Start of Supplied material
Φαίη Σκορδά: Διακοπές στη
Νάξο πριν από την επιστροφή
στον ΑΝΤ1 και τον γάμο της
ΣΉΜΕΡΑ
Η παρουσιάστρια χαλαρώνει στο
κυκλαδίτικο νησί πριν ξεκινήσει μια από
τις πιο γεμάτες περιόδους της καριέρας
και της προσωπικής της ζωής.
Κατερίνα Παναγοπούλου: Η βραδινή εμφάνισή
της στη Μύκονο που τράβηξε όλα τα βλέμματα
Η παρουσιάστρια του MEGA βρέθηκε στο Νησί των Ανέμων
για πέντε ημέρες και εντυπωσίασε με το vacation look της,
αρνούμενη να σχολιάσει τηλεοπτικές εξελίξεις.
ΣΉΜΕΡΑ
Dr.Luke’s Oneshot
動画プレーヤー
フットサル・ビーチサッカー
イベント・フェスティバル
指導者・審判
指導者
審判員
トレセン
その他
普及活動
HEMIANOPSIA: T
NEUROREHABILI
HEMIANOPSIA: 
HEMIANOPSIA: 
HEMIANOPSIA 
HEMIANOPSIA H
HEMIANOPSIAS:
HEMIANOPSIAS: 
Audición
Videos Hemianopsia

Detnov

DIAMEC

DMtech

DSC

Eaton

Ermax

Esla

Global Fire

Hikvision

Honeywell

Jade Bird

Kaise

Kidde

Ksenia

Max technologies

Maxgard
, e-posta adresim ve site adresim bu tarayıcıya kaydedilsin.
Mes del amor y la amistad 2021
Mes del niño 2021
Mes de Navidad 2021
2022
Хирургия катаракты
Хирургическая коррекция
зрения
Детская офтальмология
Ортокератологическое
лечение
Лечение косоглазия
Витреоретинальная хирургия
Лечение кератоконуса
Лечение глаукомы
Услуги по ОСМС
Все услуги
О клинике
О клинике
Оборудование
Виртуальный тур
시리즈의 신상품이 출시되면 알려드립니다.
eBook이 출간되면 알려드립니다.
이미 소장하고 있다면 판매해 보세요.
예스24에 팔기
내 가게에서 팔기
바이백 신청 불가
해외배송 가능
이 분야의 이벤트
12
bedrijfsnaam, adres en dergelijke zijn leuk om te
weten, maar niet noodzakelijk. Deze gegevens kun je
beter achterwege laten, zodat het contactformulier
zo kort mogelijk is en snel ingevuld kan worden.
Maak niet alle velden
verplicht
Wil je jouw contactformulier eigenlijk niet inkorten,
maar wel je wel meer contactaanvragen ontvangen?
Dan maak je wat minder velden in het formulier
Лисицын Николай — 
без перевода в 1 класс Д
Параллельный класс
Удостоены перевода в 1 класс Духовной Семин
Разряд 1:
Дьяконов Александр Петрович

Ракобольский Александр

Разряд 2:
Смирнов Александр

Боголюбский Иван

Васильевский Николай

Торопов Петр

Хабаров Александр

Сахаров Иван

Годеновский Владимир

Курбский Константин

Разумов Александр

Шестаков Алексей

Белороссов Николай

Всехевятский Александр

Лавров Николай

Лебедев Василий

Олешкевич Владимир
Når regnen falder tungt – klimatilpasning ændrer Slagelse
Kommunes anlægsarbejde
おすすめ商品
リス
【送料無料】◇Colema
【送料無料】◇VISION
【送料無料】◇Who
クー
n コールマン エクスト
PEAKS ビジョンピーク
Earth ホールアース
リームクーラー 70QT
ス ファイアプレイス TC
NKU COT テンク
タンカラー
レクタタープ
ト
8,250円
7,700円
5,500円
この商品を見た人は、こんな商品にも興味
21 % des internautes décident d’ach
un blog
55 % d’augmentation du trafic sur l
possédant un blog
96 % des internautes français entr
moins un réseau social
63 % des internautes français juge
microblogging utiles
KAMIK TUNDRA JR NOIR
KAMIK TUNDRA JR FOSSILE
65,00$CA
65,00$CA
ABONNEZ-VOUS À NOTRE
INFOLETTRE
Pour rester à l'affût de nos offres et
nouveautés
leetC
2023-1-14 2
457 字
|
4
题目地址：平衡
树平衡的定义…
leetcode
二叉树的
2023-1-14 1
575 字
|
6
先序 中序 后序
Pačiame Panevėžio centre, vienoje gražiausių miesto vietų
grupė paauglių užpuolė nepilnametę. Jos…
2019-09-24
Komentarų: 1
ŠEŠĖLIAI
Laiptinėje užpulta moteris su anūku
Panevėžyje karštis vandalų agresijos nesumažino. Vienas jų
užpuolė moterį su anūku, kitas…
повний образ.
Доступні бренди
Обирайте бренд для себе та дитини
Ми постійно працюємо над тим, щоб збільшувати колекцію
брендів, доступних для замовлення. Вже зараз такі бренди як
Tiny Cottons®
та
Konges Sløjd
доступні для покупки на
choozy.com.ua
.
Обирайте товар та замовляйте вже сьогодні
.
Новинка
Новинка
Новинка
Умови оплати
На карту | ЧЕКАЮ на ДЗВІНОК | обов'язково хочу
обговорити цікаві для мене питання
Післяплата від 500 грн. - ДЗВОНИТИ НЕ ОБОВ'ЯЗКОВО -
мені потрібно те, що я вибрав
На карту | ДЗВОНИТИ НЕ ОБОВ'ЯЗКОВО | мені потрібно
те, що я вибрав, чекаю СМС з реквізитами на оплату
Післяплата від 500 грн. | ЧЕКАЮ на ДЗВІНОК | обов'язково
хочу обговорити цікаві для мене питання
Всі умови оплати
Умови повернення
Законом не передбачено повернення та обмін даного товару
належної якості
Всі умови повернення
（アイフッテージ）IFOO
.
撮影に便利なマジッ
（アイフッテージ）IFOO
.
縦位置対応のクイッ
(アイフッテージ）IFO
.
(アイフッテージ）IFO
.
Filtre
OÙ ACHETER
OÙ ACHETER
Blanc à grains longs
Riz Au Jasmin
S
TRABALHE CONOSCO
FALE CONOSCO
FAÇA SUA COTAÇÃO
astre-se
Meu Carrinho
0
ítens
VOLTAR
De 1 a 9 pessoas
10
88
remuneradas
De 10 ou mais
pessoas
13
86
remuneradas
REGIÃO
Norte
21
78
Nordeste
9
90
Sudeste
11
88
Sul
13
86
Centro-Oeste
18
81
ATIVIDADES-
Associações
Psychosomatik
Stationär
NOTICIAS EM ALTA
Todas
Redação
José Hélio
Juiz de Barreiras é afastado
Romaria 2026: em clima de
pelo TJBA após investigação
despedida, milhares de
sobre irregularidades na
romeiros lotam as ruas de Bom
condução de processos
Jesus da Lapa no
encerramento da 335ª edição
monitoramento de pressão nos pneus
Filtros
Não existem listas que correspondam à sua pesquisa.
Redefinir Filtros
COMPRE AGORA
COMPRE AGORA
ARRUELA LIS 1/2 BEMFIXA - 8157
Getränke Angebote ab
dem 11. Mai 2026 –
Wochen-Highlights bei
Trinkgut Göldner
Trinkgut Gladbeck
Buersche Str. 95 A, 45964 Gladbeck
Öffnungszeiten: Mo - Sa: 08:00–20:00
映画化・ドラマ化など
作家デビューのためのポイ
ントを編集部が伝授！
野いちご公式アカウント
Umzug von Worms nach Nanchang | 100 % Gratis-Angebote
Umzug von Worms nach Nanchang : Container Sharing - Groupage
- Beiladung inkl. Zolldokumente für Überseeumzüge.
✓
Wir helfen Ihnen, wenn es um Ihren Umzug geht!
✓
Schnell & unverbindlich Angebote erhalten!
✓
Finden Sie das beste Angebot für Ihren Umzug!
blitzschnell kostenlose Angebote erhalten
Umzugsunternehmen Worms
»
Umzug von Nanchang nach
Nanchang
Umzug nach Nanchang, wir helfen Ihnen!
End of Supplied material
◆ Exercise objective ◆
Copy out the rows word for word, starting from the first line and ending with the line that contains "Ракобольский Александр", including both of those lines.

◆ Answer to the problem ◆
Φαίη Σκορδά: Διακοπές στη
Νάξο πριν από την επιστροφή
στον ΑΝΤ1 και τον γάμο της
ΣΉΜΕΡΑ
Η παρουσιάστρια χαλαρώνει στο
κυκλαδίτικο νησί πριν ξεκινήσει μια από
τις πιο γεμάτες περιόδους της καριέρας
και της προσωπικής της ζωής.
Κατερίνα Παναγοπούλου: Η βραδινή εμφάνισή
της στη Μύκονο που τράβηξε όλα τα βλέμματα
Η παρουσιάστρια του MEGA βρέθηκε στο Νησί των Ανέμων
για πέντε ημέρες και εντυπωσίασε με το vacation look της,
αρνούμενη να σχολιάσει τηλεοπτικές εξελίξεις.
ΣΉΜΕΡΑ
Dr.Luke’s Oneshot
動画プレーヤー
フットサル・ビーチサッカー
イベント・フェスティバル
指導者・審判
指導者
審判員
トレセン
その他
普及活動
HEMIANOPSIA: T
NEUROREHABILI
HEMIANOPSIA: 
HEMIANOPSIA: 
HEMIANOPSIA 
HEMIANOPSIA H
HEMIANOPSIAS:
HEMIANOPSIAS: 
Audición
Videos Hemianopsia

Detnov

DIAMEC

DMtech

DSC

Eaton

Ermax

Esla

Global Fire

Hikvision

Honeywell

Jade Bird

Kaise

Kidde

Ksenia

Max technologies

Maxgard
, e-posta adresim ve site adresim bu tarayıcıya kaydedilsin.
Mes del amor y la amistad 2021
Mes del niño 2021
Mes de Navidad 2021
2022
Хирургия катаракты
Хирургическая коррекция
зрения
Детская офтальмология
Ортокератологическое
лечение
Лечение косоглазия
Витреоретинальная хирургия
Лечение кератоконуса
Лечение глаукомы
Услуги по ОСМС
Все услуги
О клинике
О клинике
Оборудование
Виртуальный тур
시리즈의 신상품이 출시되면 알려드립니다.
eBook이 출간되면 알려드립니다.
이미 소장하고 있다면 판매해 보세요.
예스24에 팔기
내 가게에서 팔기
바이백 신청 불가
해외배송 가능
이 분야의 이벤트
12
bedrijfsnaam, adres en dergelijke zijn leuk om te
weten, maar niet noodzakelijk. Deze gegevens kun je
beter achterwege laten, zodat het contactformulier
zo kort mogelijk is en snel ingevuld kan worden.
Maak niet alle velden
verplicht
Wil je jouw contactformulier eigenlijk niet inkorten,
maar wel je wel meer contactaanvragen ontvangen?
Dan maak je wat minder velden in het formulier
Лисицын Николай — 
без перевода в 1 класс Д
Параллельный класс
Удостоены перевода в 1 класс Духовной Семин
Разряд 1:
Дьяконов Александр Петрович

Ракобольский Александр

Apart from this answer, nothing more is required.